Line by line, retype the material with nothing left out.

**Material provided**
-=-=-
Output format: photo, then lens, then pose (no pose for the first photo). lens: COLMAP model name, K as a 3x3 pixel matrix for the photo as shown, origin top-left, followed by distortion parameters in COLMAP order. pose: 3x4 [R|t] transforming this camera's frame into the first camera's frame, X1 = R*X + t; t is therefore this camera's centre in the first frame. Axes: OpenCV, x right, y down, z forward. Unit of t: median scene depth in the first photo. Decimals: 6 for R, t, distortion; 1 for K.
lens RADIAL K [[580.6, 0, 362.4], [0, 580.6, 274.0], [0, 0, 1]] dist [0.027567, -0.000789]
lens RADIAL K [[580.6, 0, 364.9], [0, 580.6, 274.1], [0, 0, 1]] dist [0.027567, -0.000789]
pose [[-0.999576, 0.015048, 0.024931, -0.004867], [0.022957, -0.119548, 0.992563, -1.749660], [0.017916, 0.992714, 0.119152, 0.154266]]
-=-=-
**Solution to the problem**
Output format: photo, then lens, then pose (no pose for the first photo). lens: COLMAP model name, K as a 3x3 pixel matrix for the photo as shown, origin top-left, followed by distortion parameters in COLMAP order. pose: 3x4 [R|t] transforming this camera's frame into the first camera's frame, X1 = R*X + t; t is therefore this camera's centre in the first frame. Axes: OpenCV, x right, y down, z forward. Unit of t: median scene depth in the first photo. Decimals: 6 for R, t, distortion; 1 for K.
lens RADIAL K [[580.6, 0, 362.4], [0, 580.6, 274.0], [0, 0, 1]] dist [0.027567, -0.000789]
lens RADIAL K [[580.6, 0, 364.9], [0, 580.6, 274.1], [0, 0, 1]] dist [0.027567, -0.000789]
pose [[-0.999576, 0.015048, 0.024931, -0.004867], [0.022957, -0.119548, 0.992563, -1.749660], [0.017916, 0.992714, 0.119152, 0.154266]]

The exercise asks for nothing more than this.